This link provided a detailed path to execute MLIR on GPUs without JIT. However, there is still one issue when considering performance. The device part is compiled into a cubin and the host part uses cuModulLoadData/cuModuleUnload to load the cubin before launching kernels and unloading it at the end. This overhead from the two runtime API calls cannot be ignored if the kernel is very small and the host part is wrapped by loops.
For example, I have such MLIR:
module attributes {gpu.container_module} {
func @laplacian(%arg0: memref<66x66xf64>, %arg1: memref<66x66xf64>) attributes {} {
...
gpu.launch_func @laplacian_kernel::@laplacian_kernel blocks in (...) threads in (...) args(...)
return
}
gpu.module @laplacian_kernel {
gpu.func @laplacian_kernel(...) kernel {
...
gpu.return
}
}
}
It is translated into LLVM IR:
@laplacian_kernel_laplacian_kernel_kernel_name = internal constant [17 x i8] c"laplacian_kernel\00"

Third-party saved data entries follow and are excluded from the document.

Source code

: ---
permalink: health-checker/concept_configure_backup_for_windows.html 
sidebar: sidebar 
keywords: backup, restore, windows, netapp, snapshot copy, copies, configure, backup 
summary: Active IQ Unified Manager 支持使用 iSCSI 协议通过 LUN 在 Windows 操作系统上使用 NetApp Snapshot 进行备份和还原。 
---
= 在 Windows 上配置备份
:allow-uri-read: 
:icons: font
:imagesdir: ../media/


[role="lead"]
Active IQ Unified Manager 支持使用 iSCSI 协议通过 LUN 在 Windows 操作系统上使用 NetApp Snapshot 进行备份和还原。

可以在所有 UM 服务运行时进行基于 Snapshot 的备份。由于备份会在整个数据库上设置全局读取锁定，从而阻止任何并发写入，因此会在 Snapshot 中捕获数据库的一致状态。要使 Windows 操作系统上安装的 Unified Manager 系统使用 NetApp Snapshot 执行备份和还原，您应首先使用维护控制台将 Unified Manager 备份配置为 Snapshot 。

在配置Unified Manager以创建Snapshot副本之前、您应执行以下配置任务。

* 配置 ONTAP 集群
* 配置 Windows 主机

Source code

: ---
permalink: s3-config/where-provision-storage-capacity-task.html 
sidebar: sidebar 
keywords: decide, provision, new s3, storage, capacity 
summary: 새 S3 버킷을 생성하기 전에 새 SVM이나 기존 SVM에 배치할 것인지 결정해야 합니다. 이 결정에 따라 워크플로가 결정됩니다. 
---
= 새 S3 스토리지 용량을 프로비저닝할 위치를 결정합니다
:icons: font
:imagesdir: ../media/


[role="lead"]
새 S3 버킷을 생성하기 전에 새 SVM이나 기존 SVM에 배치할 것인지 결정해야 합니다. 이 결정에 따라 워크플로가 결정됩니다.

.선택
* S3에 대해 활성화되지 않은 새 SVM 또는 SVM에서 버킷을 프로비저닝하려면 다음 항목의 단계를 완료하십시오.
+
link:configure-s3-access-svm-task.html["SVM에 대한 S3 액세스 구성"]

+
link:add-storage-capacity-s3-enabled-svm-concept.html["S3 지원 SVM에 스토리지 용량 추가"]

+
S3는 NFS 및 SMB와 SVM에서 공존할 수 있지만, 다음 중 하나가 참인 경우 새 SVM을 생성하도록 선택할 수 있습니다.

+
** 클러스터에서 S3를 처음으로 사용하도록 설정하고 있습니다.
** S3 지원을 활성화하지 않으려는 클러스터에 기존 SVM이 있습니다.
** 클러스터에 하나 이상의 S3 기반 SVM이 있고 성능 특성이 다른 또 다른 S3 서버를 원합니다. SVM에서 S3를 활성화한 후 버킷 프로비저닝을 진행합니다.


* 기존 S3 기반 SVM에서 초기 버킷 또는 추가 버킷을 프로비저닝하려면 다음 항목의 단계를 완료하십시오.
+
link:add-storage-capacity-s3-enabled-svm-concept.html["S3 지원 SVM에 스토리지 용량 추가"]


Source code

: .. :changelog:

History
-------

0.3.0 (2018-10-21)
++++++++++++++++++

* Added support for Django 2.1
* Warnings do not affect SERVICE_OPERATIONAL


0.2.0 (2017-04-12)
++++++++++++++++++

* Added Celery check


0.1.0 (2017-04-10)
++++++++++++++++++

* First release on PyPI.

@laplacian_kernel_gpubin_cst = internal constant [9384 x i8] \00\00\00 A HUGE BINARY STRING \00\00\00
define void @laplacian(...) !dbg !3 {
...
%29 = call i8* @mgpuModuleLoad(i8* getelementptr inbounds ([9384 x i8], [9384 x i8]* @laplacian_kernel_gpubin_cst, i64 0, i64 0)), !dbg !22
%30 = call i8* @mgpuModuleGetFunction(i8* %29, i8* getelementptr inbounds ([17 x i8], [17 x i8]* @laplacian_kernel_laplacian_kernel_kernel_name, i64 0, i64 0)), !dbg !23
%31 = call i8* @mgpuStreamCreate(), !dbg !24
....
call void @mgpuLaunchKernel(i8* %30, i64 8, i64 1, i64 1, i64 512, i64 1, i64 1, i32 0, i8* %31, i8** %47, i8** null), !dbg !136
call void @mgpuStreamSynchronize(i8* %31), !dbg !137
call void @mgpuStreamDestroy(i8* %31), !dbg !138
call void @mgpuModuleUnload(i8* %29), !dbg !139
ret void, !dbg !140
}
Then there is a main.cpp which call the host function laplacian
:
extern laplacian(....);
...
for (int i = 0; i < iters; ++i) {
laplacian(in, out);
}
The final profiling data (by nvprof) may be like:
==16995== Profiling result:
Type Time(%) Time Calls Avg Min Max Name
GPU activities: 22.64% 2.8947ms 100 28.947us 28.256us 29.983us laplacian_kernel
API calls: 3.86% 17.042ms 100 170.42us 153.24us 285.28us cuModuleLoadData
1.59% 7.0116ms 100 70.115us 64.703us 86.837us cuModuleUnload
cuModuleLoadData/cuModuleUnload take about 250us while the kernel (laplacian_kernel) only tasks 28.947us.
Is there any way to avoid such runtime calls or make it called only once in the whole program?